§ What the exercise asks: Repeat precisely the line in which "align-items: flex-end ->" occurs and all lines that follow it in the entries below. Pictures must be omitted.

BEGIN Provided material

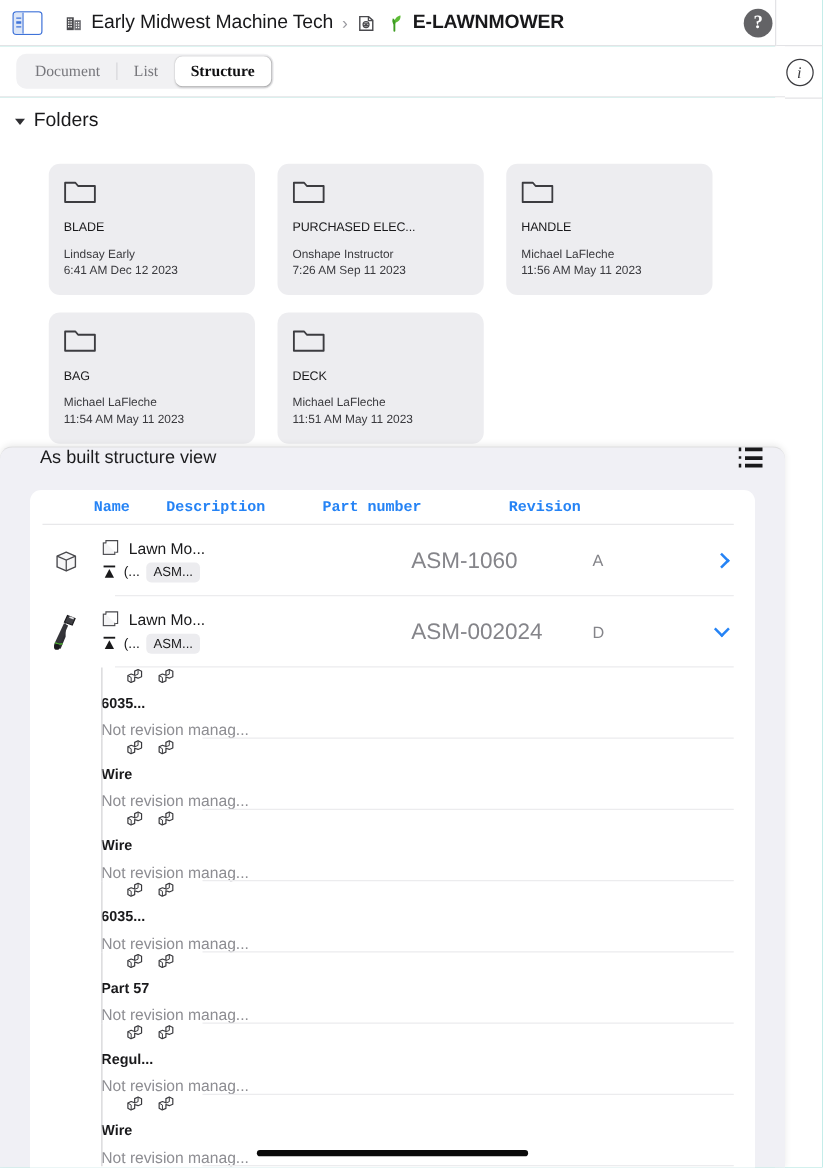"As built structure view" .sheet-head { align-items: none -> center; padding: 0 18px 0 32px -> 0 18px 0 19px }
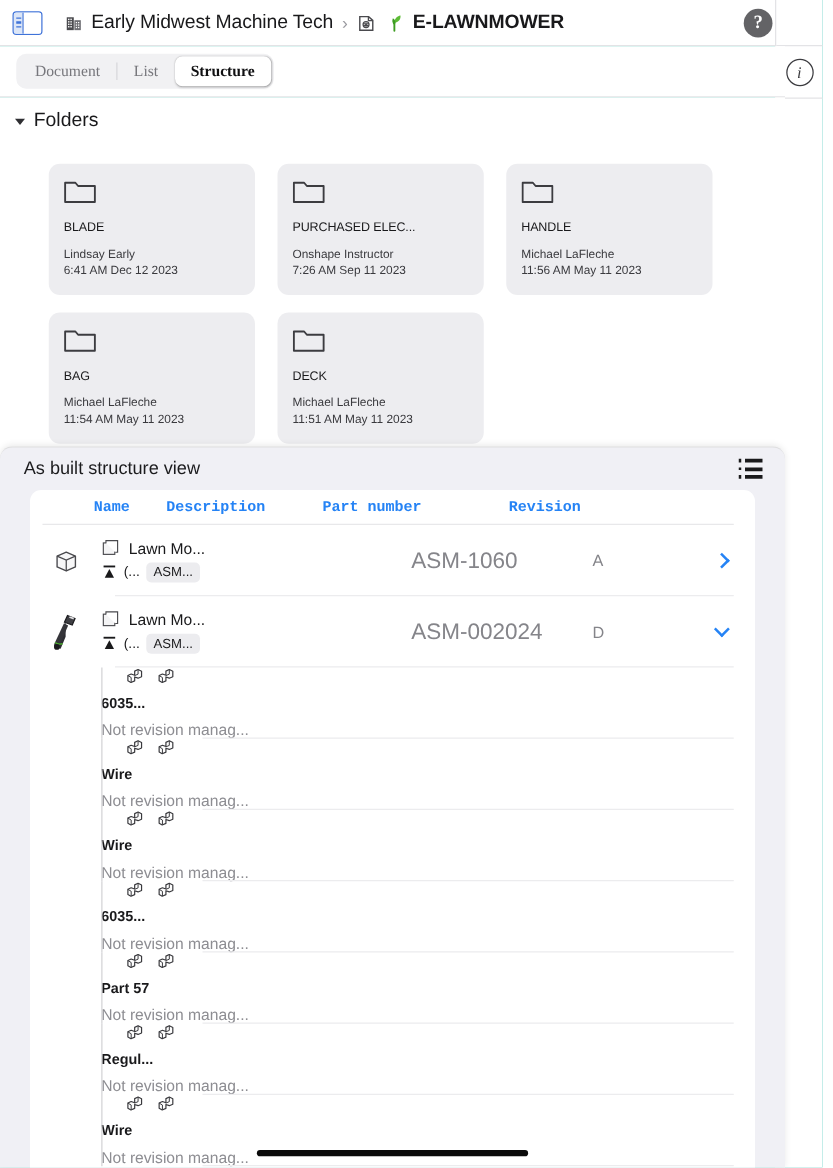"Name" .th { font-family: Liberation Mono, monospace -> none }
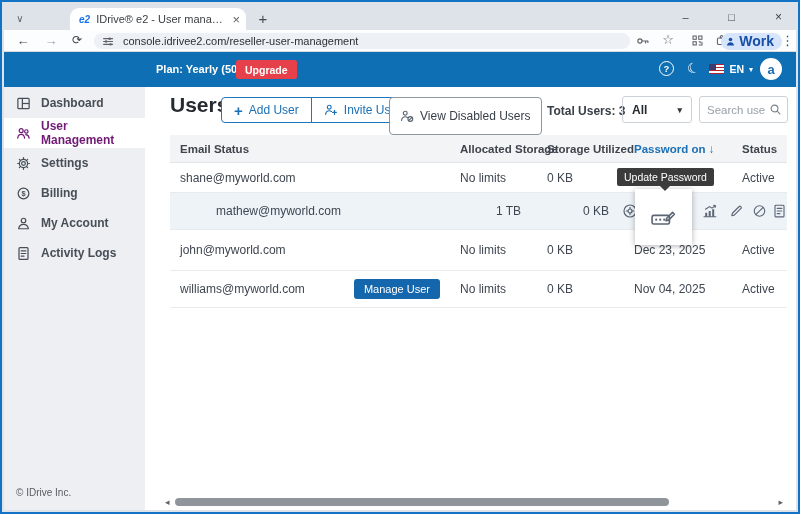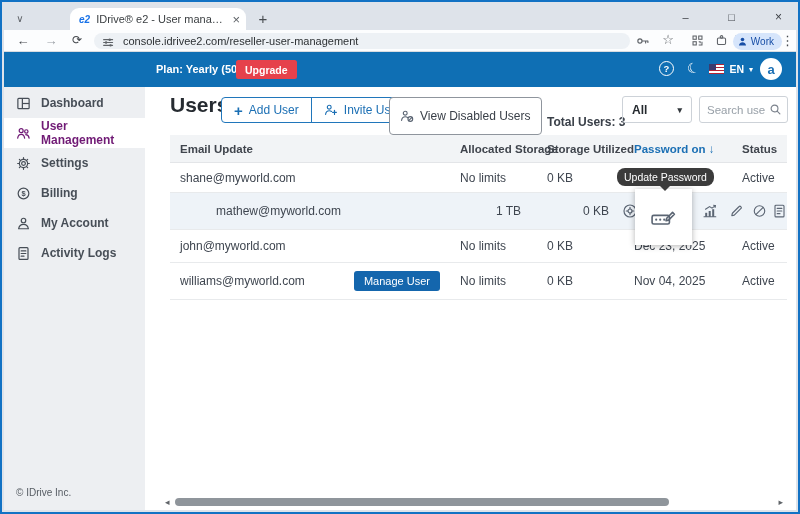"console.idrivee2.com/reseller-user-manag" .omnibox { align-items: flex-end -> center }
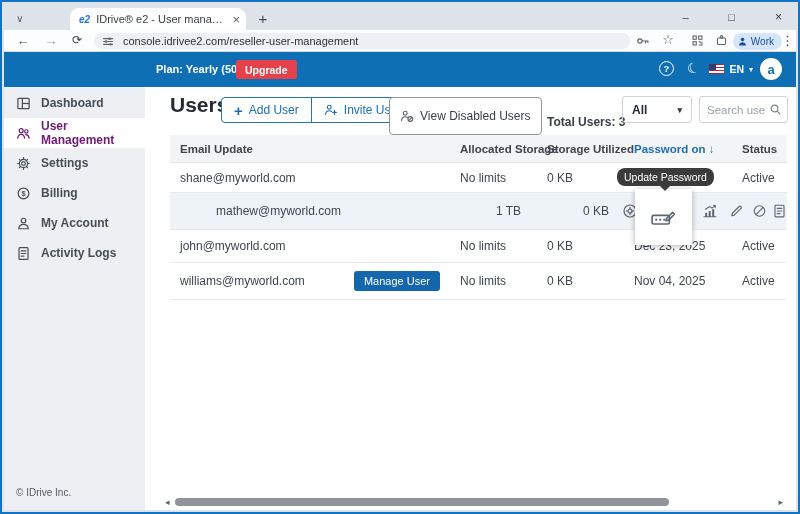"Work" .chip span { font-size: 10px -> 14px; font-weight: normal -> bold }
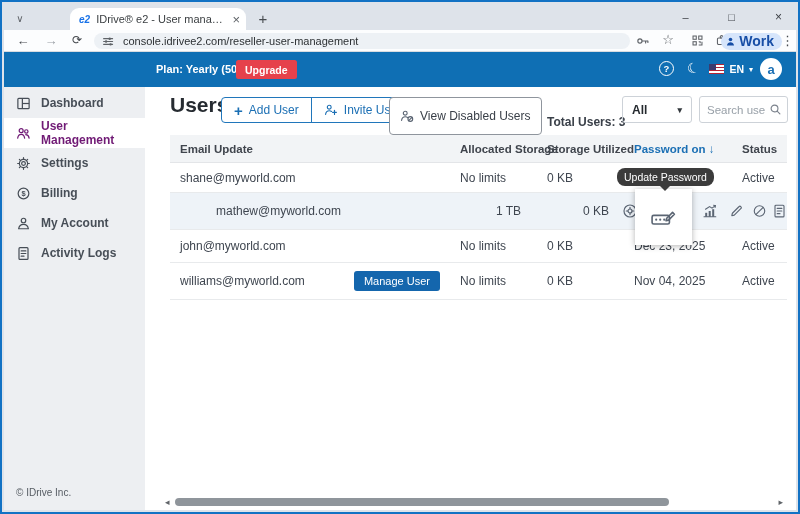"Total Users: 3" .total { margin-top: 11px -> none }
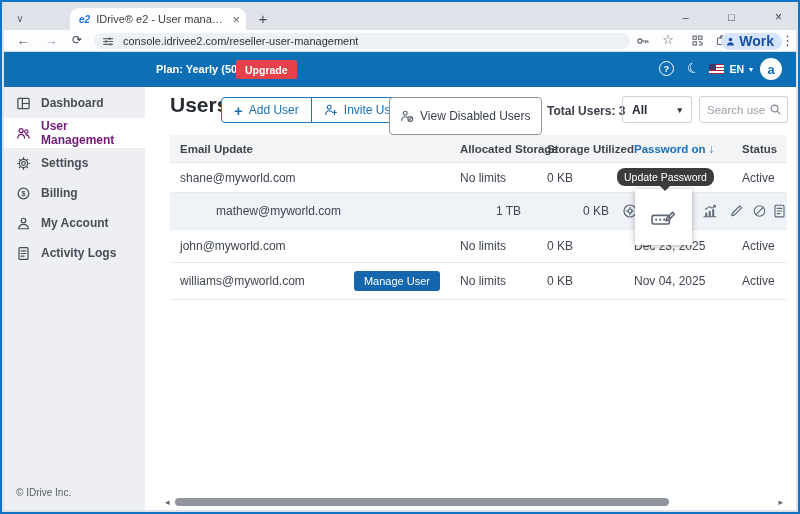"Email Update" div.cell { text: Update -> Status }
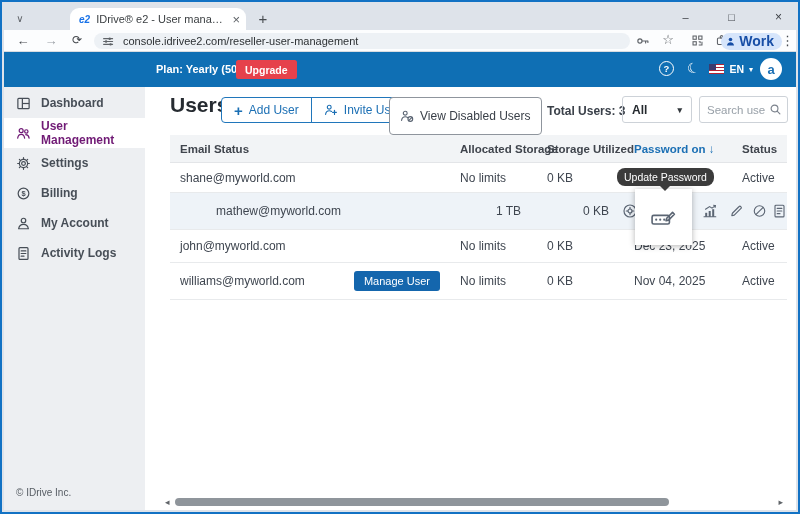"Update Password" .tooltip { border-radius: 8px -> 2px }
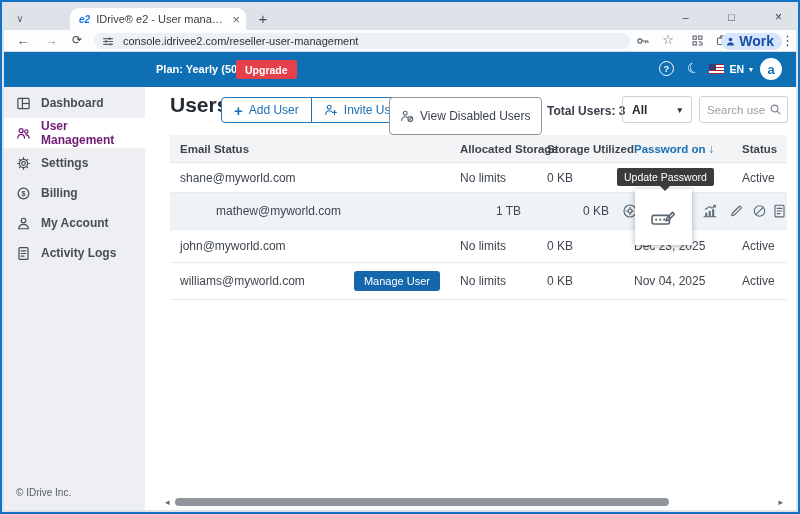"john@myworld.com" .r3 { height: 33px -> 41px }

END Provided material

§ Exercise solution:
"console.idrivee2.com/reseller-user-manag" .omnibox { align-items: flex-end -> center }
"Work" .chip span { font-size: 10px -> 14px; font-weight: normal -> bold }
"Total Users: 3" .total { margin-top: 11px -> none }
"Email Update" div.cell { text: Update -> Status }
"Update Password" .tooltip { border-radius: 8px -> 2px }
"john@myworld.com" .r3 { height: 33px -> 41px }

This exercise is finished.